This aspect of teaching, the responsive reflection-in-action is even more important to present at this particular time when public school students and teachers are being bombarded by standardized objective tests to measure our performance developed by those who have not spent significant time in real classrooms Teacher knowledge is not being considered in the development of teacher-proof scripted programs that are being foisted upon many public school teachers in urban settings. In a recent commentary, published on October 11, 2006, in Education Week, Mike Rose decries the absence of the details of the lived experience of daily classroom life from the national conversation about schools. He writes, “ The details of classroom life convey, in a specific and physical way, the intellectual work being done day to day across the nation – the feel and clatter of teaching and learning.” He goes on to describe such details, sharing images of students examining glass test tubes in a chemistry, making sure they were clean before they added salt or hydrochloric acid to determine the polarity of different materials. In this scene, he notes that the students are learning a particular scientific concept – polarity – but they are also learning so much more. They are learning to inquire, to collaborate, to experiment, to ask questions and to grow intellectually and it is the teacher who is deftly fostering this learning environment through creating and shaping the experience.

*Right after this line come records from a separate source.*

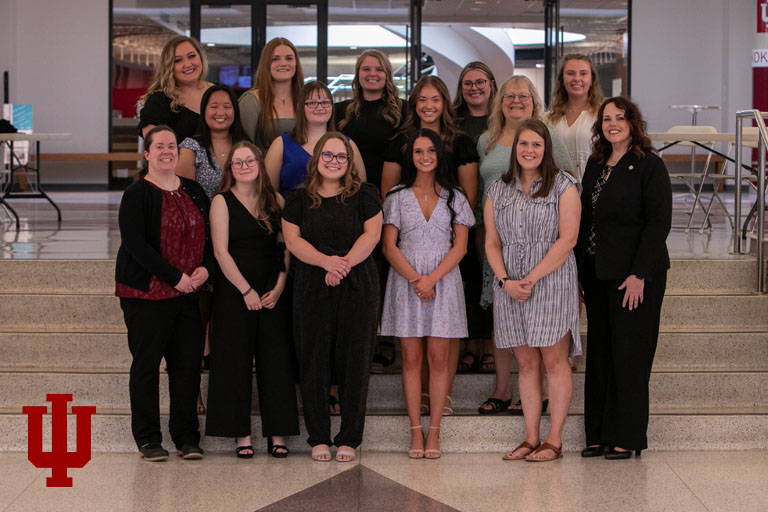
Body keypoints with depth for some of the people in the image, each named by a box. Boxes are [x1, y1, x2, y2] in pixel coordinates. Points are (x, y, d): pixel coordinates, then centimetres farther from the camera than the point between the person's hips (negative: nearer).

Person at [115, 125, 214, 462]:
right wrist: (175, 277, -17)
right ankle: (148, 439, 9)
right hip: (146, 292, -5)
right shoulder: (137, 195, -5)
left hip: (188, 293, 5)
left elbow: (209, 235, 15)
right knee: (146, 364, 0)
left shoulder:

These moments, like the ones documented on these web-sites, should not be imitated. After all, teaching happens in particular contexts with particular students and each action taken by a teacher in a classroom represents only one of an endless number of possible actions that teacher can take, drawing upon her knowledge of her content, her curriculum and her students. And like theater, teaching is performative; it is a lived through experience that occurs in a specific time and place that cannot be replicated. While these moments can serve as inspiration and visions of the possible, they can also serve as rich and complex case studies, ripe for in-depth analysis In particular, teacher educators using these sites as occasions for teacher learning must be encouraged to use them as places of inquiry and invite their students to question what they see happening in these classrooms, uncover the teachers’ beliefs and assumptions about teaching and learning, and look for the tensions between theory and practice. Through thoughtful inquiry, interpretation and analysis, viewers of these sites can make meaning for themselves.

Rose goes on to connect such moments of real learning in the public sphere of the school classroom to the very health of our democracy –“Such a mass public endeavor creates a citizenry.” With the public availability of these sites on the very democratic World Wide Web, one will not have to travel the country visiting classrooms all across America as Rose did in the mid-1990’s for his book Possible Lives (1995) to gain a “lived felt sense of what public education means in a democracy.” It is here, now, in all of its living breathing complexity, waiting to be critiqued, expanded and built upon.


References

Rose, M. (2006). Grand Visions and Possible Lives. October 11th, 2006. http://www.edweek.org/

Rose, M. (1995). Possible Lives: The Promise of Public Education in America. New York: Houghton Mifflin Company.